Correctly using wait() in process group communications like all_gather

torch::Tensor ParallelOps::GatherFromTensorModelParallelRegion(
    const torch::Tensor& input /*[in]*/,
    const c10::intrusive_ptr<c10d::ProcessGroup>& process_group /*[in]*/) {
  std::int64_t world_size = process_group->getSize();
  if (world_size == 1) {
    return input;
  }

  std::vector<at::Tensor> output_tensors;
  for (std::int64_t i = 0; i < world_size; i++) {
    output_tensors.push_back(torch::empty_like(input));
  }

  std::vector<std::vector<at::Tensor>> output_tensors_vec{output_tensors};
  std::vector<at::Tensor> input_vec{input};

  auto work = process_group->allgather(output_tensors_vec, input_vec);
  work->wait();
  return torch::cat(output_tensors, input.dim() - 1 /*last_dim*/);
}

Given the above code snippet, consider that I have acquired a custom cuda stream right before this function is called. In order to achieve comm-compute overlap (or have a fine grained control over when I collect the results from allgather), I want to ensure that I enqueue the communication task on the comm stream and collect the results of this function right before the next op that uses these outputs.

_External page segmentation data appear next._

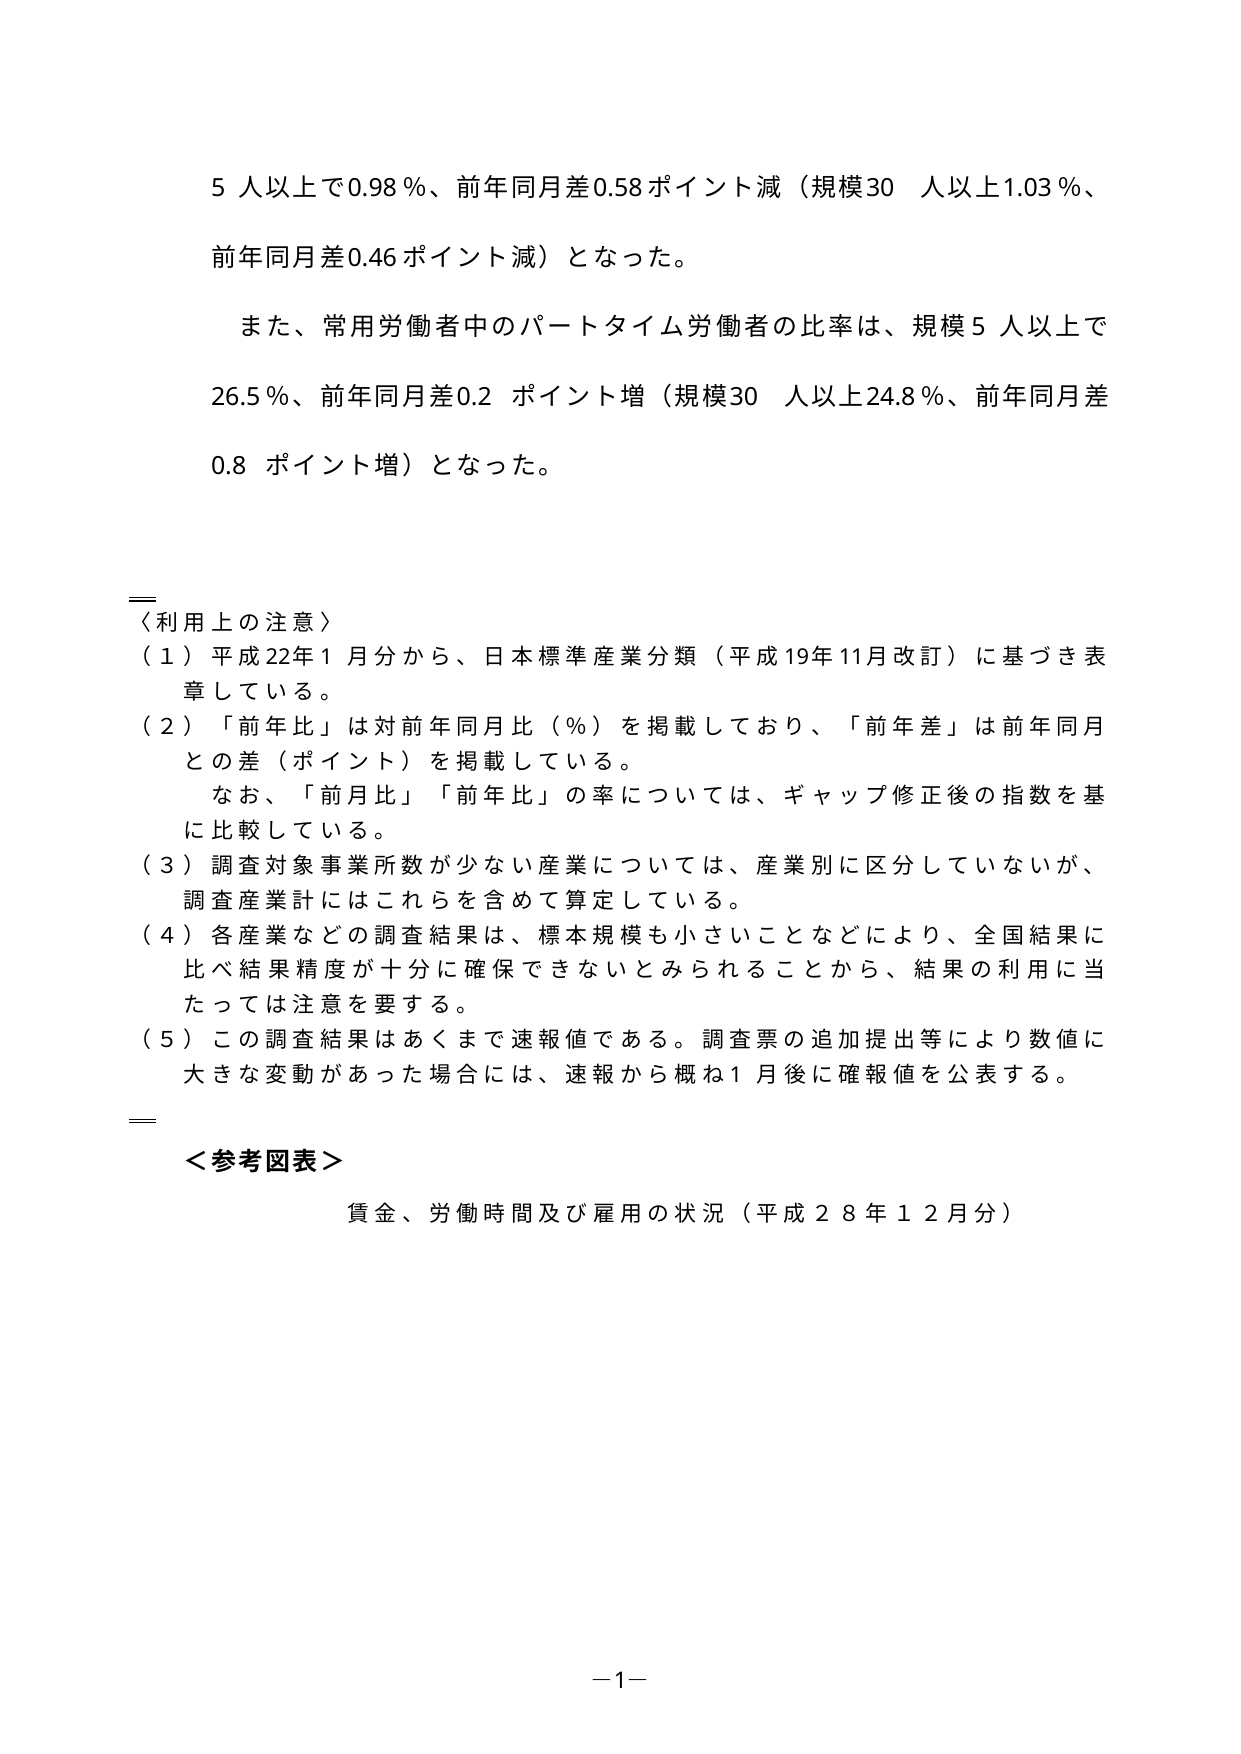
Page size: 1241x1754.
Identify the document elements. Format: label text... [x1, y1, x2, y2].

text （４）各産業などの調査結果は、標本規模も小さいことなどにより、全国結果に比べ結果精度が十分に確保できないとみられることから、結果の利用に当たっては注意を要する。 [129, 916, 1111, 1021]
text 〈利用上の注意〉 [129, 603, 1111, 638]
text また、常用労働者中のパートタイム労働者の比率は、規模5人以上で26.5％、前年同月差0.2ポイント増（規模30人以上24.8％、前年同月差0.8ポイント増）となった。 [184, 290, 1111, 499]
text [184, 151, 1111, 290]
text （５）この調査結果はあくまで速報値である。調査票の追加提出等により数値に大きな変動があった場合には、速報から概ね1月後に確報値を公表する。 [129, 1021, 1111, 1090]
text （１）平成22年1月分から、日本標準産業分類（平成19年11月改訂）に基づき表章している。 [129, 638, 1111, 707]
text ＜参考図表＞ [129, 1125, 1111, 1194]
text 賃金、労働時間及び雇用の状況（平成２８年１２月分） [129, 1194, 1111, 1229]
text なお、「前月比」「前年比」の率については、ギャップ修正後の指数を基に比較している。 [129, 777, 1111, 847]
text （３）調査対象事業所数が少ない産業については、産業別に区分していないが、調査産業計にはこれらを含めて算定している。 [129, 847, 1111, 916]
text （２）「前年比」は対前年同月比（％）を掲載しており、「前年差」は前年同月との差（ポイント）を掲載している。 [129, 707, 1111, 777]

I want to understand what does work->wait(); do here. Is it that it waits on the communication op to finish on the CUDA stream before allowing the program to continue execution or does it just wait for the host to finish enqueuing the job and then continue to run the host code (while the task on the CUDA stream runs async).

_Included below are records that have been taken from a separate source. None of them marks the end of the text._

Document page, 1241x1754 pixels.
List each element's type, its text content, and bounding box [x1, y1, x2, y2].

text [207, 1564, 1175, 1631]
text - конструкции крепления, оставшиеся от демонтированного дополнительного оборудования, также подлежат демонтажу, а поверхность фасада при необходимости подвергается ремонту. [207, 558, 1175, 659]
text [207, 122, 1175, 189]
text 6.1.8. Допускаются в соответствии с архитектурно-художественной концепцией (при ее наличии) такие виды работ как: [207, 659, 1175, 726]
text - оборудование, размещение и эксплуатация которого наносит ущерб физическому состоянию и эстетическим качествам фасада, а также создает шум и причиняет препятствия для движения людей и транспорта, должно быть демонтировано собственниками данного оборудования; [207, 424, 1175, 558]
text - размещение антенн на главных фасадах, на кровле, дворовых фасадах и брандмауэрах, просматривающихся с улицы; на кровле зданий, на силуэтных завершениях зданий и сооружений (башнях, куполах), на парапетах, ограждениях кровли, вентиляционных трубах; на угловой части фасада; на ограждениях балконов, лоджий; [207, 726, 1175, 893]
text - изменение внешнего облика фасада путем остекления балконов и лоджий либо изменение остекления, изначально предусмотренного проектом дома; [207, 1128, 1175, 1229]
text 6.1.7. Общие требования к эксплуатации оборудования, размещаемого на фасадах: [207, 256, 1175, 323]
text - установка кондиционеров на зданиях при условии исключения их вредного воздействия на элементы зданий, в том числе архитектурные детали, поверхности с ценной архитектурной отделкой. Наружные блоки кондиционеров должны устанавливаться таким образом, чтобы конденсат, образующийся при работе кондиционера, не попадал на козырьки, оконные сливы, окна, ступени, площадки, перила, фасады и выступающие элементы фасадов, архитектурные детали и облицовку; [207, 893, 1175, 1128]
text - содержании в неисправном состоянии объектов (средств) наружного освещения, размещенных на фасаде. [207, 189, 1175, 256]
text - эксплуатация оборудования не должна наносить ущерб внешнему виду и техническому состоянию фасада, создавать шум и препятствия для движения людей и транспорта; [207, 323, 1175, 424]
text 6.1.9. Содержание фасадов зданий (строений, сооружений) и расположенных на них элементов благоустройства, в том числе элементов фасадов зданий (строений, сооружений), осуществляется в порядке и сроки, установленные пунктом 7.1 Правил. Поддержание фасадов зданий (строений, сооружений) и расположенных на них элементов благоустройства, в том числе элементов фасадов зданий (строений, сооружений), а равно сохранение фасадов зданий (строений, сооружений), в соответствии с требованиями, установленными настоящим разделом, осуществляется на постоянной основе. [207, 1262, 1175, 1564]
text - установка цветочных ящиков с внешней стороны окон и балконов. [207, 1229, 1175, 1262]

If it is the latter option, then I fail to understand the point of work->wait(); altogether. Isn’t that the default behavior of CUDA streams ? Also what would be the correct way to block on the outputs of this stream before they can be used for the next op

AFAIK, work→wait(); makes the current stream wait for nccl events (i.e. nccl kernels) to complete, so it won’t block your program by default. Async nccl ops will run on preserved nccl streams, and have to explicitly wait for it.

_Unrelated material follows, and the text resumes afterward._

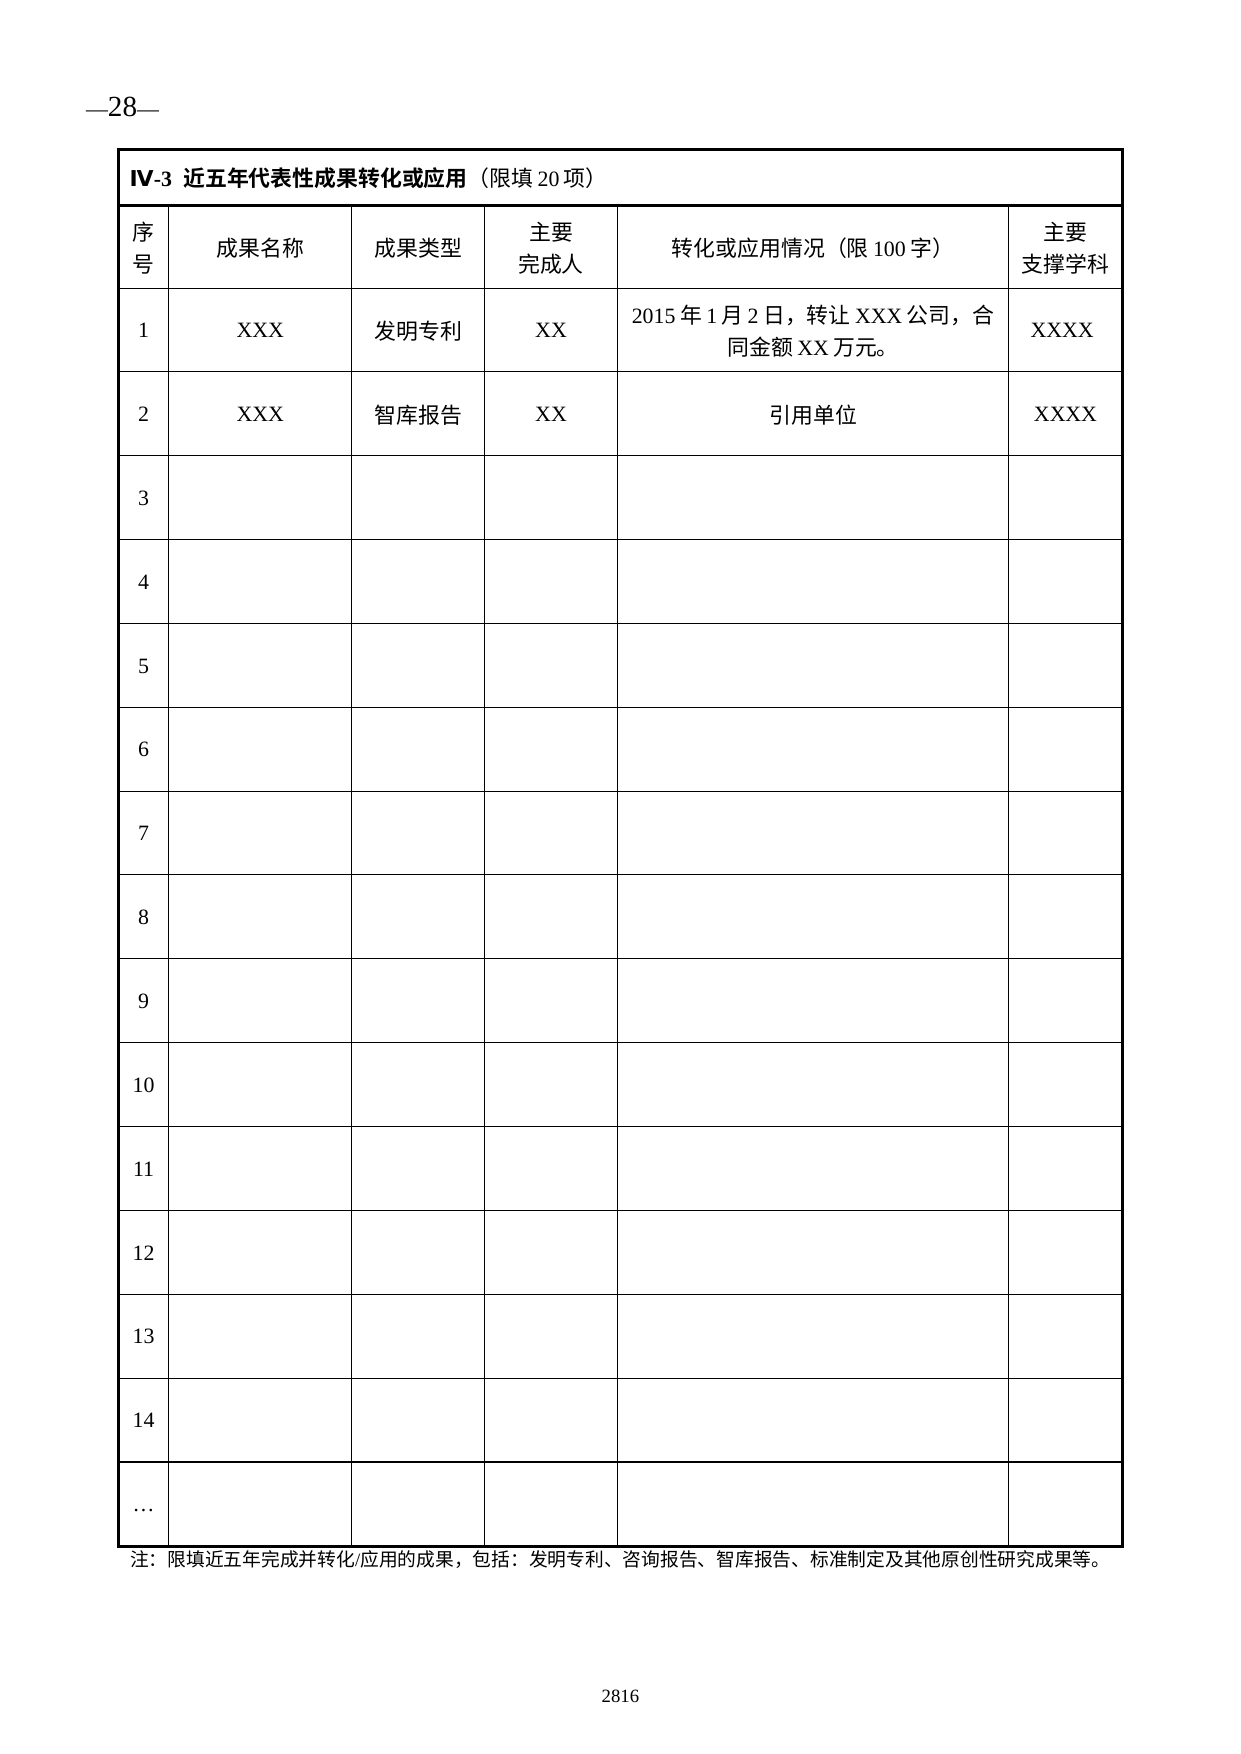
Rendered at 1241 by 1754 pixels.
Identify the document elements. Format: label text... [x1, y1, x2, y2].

So I think you don’t have to create a custom cuda stream for a single allGather op. Just work→wait() when you need to use its output.

By the way, in the code you provide, the output tensor is created on your custom cuda stream. It may go wrong if you don’t manage its lifetime through record_stream explicitly.

1 Like

Thanks for the response!

When you say “Async nccl ops will run on preserved nccl streams, and have to explicitly wait for it.”, does this imply that in the above code snippet shared, the allgather (or any nccl comm) would run on a streams specially allocated for nccl ops and not on the stream that might have been defined by me earlier.

Also is this correct the right way to put it. wait() ensures that before the outputs of this op are used, they will be completed without blocking execution on the host

1.Yes. You can check this. It will run on current stream when AsyncOp=false after 2.8.0. (and work.wait() implicitly before 2.8.0 if it was synced, so not that much difference)

2.Yes. wait() only makes current cuda stream wait for nccl kernels, not host. (except barrier and blockwait) But be careful when you manage multi-streams yourself.